Jobs are fundamentally dynamic. That means they are constantly changing and reshaping themselves on how they perform their duties. Just look at the news, it started out that print was the only medium. Then it switched from radio, to television, to the internet, and now a lot of people get their news via their smart phone. Likewise, the location these jobs are performed is constantly changing as well. Having been consolidated for many years in the downtown area of cities, a Brookings Institute Study finds jobs Moving from Downtown to Suburbs.
The Brookings Institute recently conducted a study that looked at where jobs were performed. The survey of 100 major cities found that there has been a significant change in job locale in the 2000’s. Instead of being primarily located in the downtown areas, many jobs are now moving to suburban areas at least 10 miles from the urban core.
The study (read the full text here) found that only in Washington DC did job density increase within the downtown area, and in all but 9 of the 100 areas studied jobs within 3 miles of the downtown area declined during the 2000’s. During that same time period, the share of jobs at least 10 miles away from downtown rose in 85 of the areas. The migration away from the urban core was going steadily until the Great Recession hit. That halted the job movement, mostly because it crashed the job market.
Part of the American Dream is to have a good job in the city, a house in the suburbs, a wife, and 2.5 children. But as times are changing, people are recognizing the American Dream can be different for everyone. Gas prices are going up, and people are sick of spending a lot of money on long commutes. More people are choosing to telecommute to work anyway, and in order to help maintain employee morale, many companies are moving the jobs to the people rather than bringing the people to the jobs. The biggest reason is perhaps that the downtown structure was designed around the need to be in close proximity to your co-workers and similar industries. But now with the internet, smart phones, webcam meetings, and the like, there is no need for a centralized location. Companies can spread out and purchase buildings on outlying land for far cheaper than they could rent the same space in the city.

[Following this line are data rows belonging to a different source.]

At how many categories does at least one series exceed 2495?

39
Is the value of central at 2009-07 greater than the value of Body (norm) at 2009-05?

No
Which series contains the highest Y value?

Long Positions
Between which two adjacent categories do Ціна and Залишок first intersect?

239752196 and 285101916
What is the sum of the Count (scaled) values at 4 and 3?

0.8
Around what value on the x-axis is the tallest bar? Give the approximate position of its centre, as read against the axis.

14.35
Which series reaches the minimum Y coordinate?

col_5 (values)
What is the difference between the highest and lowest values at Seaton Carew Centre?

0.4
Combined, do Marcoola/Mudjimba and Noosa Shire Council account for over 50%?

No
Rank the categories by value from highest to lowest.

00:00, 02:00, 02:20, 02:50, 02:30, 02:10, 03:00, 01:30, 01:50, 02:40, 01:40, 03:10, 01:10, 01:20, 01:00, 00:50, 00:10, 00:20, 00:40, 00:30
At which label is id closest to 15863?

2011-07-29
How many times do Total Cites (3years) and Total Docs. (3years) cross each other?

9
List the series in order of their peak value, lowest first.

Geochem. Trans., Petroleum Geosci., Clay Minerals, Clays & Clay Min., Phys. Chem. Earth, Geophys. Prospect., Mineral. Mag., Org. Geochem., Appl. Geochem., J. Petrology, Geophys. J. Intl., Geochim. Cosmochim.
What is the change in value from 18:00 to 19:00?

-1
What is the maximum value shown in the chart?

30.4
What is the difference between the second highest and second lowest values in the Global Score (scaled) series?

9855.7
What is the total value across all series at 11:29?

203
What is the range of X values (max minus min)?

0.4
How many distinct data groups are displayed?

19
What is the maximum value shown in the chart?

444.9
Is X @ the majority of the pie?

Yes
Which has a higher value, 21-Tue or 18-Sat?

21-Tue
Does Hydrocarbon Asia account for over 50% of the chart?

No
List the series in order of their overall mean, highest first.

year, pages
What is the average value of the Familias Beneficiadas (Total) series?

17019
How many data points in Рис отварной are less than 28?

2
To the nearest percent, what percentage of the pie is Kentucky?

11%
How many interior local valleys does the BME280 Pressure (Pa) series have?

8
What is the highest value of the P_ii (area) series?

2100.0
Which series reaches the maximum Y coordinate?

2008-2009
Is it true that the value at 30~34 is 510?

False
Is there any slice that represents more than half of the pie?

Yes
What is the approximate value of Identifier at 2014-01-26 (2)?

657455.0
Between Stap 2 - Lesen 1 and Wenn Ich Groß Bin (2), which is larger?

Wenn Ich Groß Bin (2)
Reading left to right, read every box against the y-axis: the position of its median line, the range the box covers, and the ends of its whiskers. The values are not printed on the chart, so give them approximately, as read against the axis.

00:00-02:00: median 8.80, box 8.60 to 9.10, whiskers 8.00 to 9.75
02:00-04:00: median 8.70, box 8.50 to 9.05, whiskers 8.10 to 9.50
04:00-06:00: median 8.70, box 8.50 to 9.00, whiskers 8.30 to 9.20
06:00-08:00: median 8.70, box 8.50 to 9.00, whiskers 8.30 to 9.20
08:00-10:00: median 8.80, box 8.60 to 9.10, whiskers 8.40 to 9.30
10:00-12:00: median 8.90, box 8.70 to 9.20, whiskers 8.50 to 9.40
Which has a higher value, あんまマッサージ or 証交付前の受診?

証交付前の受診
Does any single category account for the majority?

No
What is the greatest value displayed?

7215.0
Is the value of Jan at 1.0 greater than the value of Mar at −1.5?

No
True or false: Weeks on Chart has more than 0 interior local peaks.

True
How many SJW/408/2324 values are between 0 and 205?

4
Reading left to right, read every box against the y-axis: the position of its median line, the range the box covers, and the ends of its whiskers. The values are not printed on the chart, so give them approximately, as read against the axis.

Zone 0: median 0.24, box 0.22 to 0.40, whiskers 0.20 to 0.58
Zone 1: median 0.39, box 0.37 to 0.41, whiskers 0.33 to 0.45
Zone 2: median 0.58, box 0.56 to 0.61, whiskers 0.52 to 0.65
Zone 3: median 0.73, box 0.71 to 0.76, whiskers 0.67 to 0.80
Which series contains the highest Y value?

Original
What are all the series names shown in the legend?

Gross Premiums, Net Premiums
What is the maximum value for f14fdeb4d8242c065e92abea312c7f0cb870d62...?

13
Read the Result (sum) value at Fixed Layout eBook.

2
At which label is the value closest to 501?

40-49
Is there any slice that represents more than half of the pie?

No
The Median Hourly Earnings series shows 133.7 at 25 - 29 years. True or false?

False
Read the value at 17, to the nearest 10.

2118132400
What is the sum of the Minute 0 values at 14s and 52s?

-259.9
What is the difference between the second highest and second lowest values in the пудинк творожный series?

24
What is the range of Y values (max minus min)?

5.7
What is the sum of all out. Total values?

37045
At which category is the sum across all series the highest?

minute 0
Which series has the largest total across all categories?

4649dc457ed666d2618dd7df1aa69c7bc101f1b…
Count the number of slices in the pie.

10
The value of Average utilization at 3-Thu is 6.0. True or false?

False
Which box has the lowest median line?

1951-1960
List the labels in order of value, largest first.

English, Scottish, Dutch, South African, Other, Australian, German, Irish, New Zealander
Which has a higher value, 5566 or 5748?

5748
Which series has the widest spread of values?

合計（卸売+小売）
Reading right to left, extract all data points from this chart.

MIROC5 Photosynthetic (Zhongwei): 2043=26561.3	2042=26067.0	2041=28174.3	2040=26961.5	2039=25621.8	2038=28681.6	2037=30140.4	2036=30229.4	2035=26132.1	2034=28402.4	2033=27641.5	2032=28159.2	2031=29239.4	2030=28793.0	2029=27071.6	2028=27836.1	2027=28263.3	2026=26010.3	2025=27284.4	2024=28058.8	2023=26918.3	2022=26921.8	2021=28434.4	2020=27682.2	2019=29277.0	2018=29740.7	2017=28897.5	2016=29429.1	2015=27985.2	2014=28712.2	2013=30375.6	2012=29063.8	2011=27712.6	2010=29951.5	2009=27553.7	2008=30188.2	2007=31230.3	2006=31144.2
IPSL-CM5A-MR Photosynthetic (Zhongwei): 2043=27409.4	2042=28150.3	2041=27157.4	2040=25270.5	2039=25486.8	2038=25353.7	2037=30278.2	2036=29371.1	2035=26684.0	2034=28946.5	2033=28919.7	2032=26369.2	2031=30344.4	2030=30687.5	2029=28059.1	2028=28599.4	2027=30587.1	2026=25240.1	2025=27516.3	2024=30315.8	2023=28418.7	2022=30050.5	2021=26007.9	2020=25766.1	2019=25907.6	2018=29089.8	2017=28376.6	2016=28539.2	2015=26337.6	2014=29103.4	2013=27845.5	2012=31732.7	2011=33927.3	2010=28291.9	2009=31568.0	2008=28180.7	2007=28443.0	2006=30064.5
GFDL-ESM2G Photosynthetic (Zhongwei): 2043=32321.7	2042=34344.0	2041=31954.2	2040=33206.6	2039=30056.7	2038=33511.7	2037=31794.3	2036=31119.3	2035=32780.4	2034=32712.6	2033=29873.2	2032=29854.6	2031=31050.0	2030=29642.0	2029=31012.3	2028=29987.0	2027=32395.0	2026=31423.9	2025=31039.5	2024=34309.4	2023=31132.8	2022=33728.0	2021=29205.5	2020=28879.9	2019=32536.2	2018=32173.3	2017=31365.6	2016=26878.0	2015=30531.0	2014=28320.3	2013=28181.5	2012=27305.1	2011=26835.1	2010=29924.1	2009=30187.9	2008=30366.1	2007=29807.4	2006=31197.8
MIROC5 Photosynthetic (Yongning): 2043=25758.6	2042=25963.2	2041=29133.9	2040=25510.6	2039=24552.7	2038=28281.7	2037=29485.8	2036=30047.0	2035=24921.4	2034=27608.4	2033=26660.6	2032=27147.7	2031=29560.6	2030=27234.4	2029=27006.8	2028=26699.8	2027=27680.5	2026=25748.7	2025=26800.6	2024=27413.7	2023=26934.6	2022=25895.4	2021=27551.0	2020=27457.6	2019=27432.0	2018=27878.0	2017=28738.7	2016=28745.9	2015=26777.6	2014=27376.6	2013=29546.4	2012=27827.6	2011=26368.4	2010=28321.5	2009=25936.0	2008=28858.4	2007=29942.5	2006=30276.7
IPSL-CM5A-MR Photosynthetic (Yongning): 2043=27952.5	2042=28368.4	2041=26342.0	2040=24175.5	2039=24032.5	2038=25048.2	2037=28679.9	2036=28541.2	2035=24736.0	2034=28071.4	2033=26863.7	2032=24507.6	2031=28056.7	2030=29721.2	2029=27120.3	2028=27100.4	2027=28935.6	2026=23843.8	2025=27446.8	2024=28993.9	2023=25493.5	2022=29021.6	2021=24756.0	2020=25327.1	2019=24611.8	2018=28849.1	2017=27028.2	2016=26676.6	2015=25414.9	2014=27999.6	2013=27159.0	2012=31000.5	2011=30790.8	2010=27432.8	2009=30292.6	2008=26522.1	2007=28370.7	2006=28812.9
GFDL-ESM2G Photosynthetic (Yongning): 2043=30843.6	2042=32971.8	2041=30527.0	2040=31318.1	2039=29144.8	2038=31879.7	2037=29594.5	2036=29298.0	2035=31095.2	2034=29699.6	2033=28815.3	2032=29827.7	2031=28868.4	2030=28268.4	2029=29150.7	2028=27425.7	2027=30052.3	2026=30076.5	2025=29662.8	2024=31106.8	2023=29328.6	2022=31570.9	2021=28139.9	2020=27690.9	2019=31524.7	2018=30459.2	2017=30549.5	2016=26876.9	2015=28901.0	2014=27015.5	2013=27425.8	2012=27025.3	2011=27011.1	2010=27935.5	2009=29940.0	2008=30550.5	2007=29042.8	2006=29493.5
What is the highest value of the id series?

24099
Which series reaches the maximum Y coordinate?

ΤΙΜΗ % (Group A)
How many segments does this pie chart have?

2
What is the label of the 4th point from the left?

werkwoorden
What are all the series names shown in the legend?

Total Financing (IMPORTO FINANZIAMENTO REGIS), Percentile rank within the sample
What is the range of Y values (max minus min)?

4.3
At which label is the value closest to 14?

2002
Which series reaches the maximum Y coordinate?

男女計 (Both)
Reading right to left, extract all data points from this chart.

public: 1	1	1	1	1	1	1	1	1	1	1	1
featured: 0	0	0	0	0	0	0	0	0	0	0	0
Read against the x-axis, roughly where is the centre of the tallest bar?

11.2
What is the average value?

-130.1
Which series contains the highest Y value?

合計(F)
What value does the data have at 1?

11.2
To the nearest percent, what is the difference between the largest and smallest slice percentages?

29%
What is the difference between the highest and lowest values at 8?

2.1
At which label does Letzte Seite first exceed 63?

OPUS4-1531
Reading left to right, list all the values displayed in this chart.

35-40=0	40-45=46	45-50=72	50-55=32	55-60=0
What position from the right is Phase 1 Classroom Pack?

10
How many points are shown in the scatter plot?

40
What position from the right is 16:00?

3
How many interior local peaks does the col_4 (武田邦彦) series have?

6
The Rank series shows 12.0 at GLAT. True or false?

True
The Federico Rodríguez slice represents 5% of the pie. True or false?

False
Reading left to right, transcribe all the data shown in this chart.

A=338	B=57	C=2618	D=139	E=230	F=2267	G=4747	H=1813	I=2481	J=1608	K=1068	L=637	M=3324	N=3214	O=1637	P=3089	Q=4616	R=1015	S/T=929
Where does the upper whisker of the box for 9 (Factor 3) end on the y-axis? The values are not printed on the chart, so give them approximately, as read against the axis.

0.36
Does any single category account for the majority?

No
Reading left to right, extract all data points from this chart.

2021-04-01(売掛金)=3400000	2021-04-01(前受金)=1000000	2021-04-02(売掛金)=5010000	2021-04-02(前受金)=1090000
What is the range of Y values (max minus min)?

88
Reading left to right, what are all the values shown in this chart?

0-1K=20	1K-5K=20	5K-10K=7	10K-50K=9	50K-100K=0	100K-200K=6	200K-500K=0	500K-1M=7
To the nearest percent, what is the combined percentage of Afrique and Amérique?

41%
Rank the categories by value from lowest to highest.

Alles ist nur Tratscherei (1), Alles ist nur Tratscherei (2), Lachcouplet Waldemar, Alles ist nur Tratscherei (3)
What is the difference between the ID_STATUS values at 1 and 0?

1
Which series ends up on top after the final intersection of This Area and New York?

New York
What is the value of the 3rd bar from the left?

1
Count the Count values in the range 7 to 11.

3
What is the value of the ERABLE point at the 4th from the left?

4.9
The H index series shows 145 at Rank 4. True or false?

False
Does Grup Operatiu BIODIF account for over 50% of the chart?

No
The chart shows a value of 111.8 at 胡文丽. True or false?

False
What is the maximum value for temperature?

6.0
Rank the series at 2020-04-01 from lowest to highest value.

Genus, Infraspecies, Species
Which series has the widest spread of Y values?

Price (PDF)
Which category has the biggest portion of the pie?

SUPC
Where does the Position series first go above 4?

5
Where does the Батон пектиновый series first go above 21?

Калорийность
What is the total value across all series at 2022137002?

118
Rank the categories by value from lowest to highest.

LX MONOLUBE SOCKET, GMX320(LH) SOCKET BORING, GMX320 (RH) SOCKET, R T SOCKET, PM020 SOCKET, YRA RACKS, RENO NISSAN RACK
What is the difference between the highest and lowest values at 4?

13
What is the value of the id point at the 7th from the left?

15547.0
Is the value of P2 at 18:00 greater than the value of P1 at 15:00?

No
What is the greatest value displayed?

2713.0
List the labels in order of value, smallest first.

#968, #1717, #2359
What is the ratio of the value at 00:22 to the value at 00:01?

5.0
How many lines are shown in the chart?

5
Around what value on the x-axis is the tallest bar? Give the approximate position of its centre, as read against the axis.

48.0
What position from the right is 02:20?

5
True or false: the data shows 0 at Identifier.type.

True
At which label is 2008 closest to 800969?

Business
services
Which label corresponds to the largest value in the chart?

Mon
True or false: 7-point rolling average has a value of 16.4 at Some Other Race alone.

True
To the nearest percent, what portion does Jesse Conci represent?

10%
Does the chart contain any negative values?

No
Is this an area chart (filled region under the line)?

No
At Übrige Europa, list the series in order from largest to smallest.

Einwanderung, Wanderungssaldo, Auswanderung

As people begin to realize that they are an asset to the company they work for, this trend will continue. Companies are saving money by having more offices in cheaper locations, and at the same time they are getting more out of their employees. Keeping in constant contact is easy to do through the internet, and a live meeting via webcam is just as effective as one in person. This study found that 43% of jobs are at least 10 miles from the downtown area. In another 10 years will we see a greater percentage of jobs being at least 10 miles from the city’s urban core?